Warning These fields are guaranteed to be present in DICOM files generated by a Siemens scanner, in case of a different origin, their implementation must be either patched up or performed in plugins.

Warning B1mapNominalFAValues, B1mapMixingTime and RFSpoilingPhaseIncrement are sequence dependent. It is unclear to me if sequences names are standard or not. If outcome of these values produces incorrect output, the correction must be either patched or corrected in plugin.

bidsmeNIFTI

bidsmeNIFTI dataformat is a generic NIFTI data file with a accompaigned DICOM header created by BIDSme from original DICOM file, as described in MRI/DICOM section. It was introduced in order to allow the user to use any DICOM converting tools without loosing any meta-data from the initial file.

The JSON file conserves the same structure as original DICOM, with conservation of DICOM key words if defined and tags (in form "(%04d, %04d)") if not.

The expected procedure to use this format is following:

1. DICOM dataset is prepared as described [here](#wf_prep).
2. DICOM files are converted to NIFTI format using the tool preferred by the user; a requirement is that the tool conserves the original file

name (modulo the extention). 3. DICOM files must be removed from prepared folder together with any JSON file created by the converter to avoid data format mis-identifications and file double-counting. 4 process and bidsify steps will now use dcm_dump_<dicom file name>.jsonto identify recordings.

jsonNIFTI

A lot of DICOM converters create a JSON file containing extracted meta-data. What metadata and how it is stored may vary unpredictably from one converter to another.

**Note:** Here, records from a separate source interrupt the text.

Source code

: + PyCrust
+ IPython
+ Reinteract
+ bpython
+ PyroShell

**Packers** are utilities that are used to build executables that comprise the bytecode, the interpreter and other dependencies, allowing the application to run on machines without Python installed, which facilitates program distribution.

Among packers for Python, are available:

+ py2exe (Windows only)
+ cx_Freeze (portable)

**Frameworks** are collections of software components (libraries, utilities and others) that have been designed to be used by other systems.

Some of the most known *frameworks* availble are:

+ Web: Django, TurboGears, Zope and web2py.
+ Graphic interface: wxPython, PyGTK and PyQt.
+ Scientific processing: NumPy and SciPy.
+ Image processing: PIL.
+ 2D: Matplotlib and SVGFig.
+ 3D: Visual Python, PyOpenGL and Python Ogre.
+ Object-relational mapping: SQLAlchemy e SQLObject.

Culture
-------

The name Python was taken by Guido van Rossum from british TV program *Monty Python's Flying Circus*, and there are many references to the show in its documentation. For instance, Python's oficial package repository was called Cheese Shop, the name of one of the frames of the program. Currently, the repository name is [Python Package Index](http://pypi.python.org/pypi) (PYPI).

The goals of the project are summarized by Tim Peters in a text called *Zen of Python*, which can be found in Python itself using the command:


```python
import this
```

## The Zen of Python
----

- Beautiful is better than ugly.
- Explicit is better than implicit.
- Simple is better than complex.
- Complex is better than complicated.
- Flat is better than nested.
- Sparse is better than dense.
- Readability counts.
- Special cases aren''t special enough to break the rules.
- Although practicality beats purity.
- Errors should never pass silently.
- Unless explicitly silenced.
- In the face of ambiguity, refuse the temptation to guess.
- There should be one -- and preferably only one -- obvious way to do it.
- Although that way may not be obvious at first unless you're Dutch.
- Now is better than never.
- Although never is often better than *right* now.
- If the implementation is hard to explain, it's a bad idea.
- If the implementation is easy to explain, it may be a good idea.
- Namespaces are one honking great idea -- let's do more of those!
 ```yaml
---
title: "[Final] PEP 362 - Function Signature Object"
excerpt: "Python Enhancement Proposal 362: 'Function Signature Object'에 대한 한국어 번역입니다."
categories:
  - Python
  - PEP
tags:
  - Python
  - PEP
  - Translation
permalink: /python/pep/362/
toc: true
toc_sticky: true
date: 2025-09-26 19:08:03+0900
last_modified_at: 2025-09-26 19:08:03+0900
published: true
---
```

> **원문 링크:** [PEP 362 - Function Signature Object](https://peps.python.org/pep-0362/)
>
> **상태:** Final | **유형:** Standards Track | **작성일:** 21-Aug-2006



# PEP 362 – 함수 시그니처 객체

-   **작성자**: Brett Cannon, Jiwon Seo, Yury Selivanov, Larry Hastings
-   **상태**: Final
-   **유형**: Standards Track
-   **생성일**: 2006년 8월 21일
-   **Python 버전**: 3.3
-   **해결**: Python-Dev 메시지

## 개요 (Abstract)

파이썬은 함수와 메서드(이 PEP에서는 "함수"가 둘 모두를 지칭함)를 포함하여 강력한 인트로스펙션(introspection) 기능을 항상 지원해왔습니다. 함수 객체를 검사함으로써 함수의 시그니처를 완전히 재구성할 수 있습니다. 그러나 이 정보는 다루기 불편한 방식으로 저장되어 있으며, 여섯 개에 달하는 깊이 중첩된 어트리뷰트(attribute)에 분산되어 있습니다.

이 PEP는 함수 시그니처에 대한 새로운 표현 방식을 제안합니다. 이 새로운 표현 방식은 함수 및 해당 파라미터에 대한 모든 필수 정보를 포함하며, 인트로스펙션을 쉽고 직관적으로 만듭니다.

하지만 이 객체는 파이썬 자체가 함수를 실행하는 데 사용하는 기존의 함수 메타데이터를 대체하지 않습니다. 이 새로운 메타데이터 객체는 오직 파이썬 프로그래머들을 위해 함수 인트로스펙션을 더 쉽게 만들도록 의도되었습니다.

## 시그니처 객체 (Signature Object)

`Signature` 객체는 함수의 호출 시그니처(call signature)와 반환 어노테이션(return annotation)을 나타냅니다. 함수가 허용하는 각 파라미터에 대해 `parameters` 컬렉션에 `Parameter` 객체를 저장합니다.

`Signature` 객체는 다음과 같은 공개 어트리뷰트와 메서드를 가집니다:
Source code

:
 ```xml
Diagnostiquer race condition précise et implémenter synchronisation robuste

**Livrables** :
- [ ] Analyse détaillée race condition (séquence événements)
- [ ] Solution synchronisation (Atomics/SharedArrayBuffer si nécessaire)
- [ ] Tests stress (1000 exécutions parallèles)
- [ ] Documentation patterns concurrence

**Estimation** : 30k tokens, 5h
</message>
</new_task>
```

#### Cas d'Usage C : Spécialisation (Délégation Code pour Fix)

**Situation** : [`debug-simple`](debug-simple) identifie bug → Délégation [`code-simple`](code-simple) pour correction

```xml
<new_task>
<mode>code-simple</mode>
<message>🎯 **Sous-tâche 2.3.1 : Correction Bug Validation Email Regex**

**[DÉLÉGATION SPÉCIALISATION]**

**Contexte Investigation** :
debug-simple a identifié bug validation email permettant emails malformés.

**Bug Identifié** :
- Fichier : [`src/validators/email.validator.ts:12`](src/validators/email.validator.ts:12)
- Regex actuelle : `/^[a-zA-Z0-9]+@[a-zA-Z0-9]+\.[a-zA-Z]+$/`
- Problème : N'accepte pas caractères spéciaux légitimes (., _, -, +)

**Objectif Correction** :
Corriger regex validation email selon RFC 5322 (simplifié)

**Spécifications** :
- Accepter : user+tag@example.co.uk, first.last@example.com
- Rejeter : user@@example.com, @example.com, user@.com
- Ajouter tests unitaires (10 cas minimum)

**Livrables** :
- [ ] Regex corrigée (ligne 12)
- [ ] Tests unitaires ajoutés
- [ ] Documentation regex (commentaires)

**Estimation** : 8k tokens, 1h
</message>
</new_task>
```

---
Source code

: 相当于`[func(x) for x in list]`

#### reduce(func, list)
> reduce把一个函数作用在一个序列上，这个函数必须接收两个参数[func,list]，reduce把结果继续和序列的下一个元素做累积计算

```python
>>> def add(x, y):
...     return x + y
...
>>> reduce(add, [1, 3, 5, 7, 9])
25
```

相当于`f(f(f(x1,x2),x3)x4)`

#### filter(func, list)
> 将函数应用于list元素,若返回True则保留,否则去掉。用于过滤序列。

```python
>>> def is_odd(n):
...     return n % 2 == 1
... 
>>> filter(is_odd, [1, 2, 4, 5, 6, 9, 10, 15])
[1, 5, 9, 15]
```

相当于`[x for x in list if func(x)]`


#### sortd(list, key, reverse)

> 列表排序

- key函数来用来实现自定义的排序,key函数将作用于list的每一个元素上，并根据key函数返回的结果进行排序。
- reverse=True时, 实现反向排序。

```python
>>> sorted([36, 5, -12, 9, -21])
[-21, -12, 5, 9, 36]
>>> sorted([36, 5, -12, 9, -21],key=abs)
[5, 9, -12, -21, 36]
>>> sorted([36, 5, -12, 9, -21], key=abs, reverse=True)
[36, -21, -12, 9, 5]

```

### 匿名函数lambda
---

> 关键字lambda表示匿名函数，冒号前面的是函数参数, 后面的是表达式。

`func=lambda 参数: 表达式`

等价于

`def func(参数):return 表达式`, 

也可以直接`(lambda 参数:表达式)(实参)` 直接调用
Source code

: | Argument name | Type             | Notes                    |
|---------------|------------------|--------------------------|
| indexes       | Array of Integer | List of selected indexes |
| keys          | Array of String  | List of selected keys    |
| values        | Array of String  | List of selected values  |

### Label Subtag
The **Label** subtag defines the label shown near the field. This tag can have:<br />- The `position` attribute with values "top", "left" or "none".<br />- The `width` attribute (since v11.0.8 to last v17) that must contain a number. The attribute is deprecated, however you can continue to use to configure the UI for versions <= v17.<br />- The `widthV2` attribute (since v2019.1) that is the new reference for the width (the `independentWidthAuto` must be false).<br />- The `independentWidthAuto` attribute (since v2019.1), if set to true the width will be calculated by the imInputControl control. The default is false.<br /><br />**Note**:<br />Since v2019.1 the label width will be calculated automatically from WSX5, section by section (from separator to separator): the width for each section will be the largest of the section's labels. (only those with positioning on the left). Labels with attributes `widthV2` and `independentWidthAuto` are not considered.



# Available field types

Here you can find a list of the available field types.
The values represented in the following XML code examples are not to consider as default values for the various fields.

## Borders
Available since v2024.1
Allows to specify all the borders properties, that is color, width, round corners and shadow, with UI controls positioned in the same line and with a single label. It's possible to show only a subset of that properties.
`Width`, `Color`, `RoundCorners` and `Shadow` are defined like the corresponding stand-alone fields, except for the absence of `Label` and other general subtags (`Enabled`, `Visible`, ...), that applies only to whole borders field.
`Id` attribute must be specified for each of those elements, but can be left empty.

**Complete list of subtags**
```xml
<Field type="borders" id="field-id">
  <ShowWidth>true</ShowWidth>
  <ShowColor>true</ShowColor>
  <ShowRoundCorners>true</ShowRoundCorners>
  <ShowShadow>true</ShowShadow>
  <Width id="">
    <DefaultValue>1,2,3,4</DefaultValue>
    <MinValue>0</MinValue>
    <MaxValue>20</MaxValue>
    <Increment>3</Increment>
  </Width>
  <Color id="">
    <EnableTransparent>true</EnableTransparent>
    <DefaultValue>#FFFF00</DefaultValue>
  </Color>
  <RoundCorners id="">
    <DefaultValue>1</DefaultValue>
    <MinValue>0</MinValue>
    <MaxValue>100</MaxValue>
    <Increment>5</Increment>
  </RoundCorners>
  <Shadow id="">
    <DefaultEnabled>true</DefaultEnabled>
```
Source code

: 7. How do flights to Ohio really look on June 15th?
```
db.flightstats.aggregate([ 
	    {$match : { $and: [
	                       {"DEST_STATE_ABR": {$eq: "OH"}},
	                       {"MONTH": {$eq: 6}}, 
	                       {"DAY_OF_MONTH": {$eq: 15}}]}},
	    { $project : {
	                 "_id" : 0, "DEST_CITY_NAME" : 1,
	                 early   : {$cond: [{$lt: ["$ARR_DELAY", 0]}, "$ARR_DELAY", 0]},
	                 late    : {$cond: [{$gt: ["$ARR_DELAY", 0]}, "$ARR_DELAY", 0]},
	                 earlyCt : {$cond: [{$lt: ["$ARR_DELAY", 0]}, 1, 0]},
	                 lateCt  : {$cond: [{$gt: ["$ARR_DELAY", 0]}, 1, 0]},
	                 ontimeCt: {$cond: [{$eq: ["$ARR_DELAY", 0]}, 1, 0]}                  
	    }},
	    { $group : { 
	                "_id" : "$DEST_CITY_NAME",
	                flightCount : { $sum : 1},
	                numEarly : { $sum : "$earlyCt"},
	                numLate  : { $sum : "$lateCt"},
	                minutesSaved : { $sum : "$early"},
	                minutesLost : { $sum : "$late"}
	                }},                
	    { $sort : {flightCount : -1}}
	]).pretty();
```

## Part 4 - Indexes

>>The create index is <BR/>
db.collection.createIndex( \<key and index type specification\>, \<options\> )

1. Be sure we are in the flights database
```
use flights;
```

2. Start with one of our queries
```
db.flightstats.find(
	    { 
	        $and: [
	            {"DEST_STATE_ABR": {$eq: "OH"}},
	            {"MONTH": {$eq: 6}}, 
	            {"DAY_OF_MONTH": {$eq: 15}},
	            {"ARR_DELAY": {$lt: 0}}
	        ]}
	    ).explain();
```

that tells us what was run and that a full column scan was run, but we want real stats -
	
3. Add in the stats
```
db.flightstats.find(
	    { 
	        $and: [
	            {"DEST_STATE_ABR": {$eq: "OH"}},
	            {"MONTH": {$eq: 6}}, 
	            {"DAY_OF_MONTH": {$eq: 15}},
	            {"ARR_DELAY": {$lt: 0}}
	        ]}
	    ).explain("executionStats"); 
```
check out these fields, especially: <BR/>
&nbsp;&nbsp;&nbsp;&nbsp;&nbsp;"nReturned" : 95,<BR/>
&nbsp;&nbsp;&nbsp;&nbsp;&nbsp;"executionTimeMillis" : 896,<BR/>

jsonNIFTI is an attempt to incorporate such converted files. The metadata is extracted from JSON file using the same procedure as for hmriNIFTI:

getField("CSAImageHeaderInfo/RealDwellTime") -> 2700

NIFTI

A generic Nifti format implements [NIfti file format](os.path.join(directory, bidsname). It's supports ni1 (.hdr + .img files), n+1 and n+2 (.nii) formats.

Nifti files are identified by extension, either .hdr or .nii, and the first 4 bytes of file: it must encode either 348 or 540. As Nifti do not impose the endianess of file, both little and big endiannes are checked.

Base attributes are extracted directly from header, and conserve the name as defined here and here, or alternatively in C header file for ni1/n+1 and n+2. For example, the image x-dimension can be accessed by getAttribute("dim/1").

The Nifti header does not contain information used to identify given recording, like protocol name, subject Id, Sequence etc. To identify recordings these values must be set in plugins using setAttribute(name, value) function. If they are not set manually, a default value will be used. If filename is formatted in bids-like way, the default subject Id and session Id are extracted from file name. If not, a null value None will be used.

Attribute name Default value
PatientId sub-<subId> or None
SessionId ses-<sesId> or None
RecordingId filename without extension
RecordingNumber index of current file
AcquisitionTime None

EEG

EEG data-type includes all types of EEG recordings. The corresponding BIDS formatting can be found here.

It defines the modality eeg. Outside the data files, BIDS requires also export of channels and events (if present) data in .tsv files accompanied by sidecar JSON file.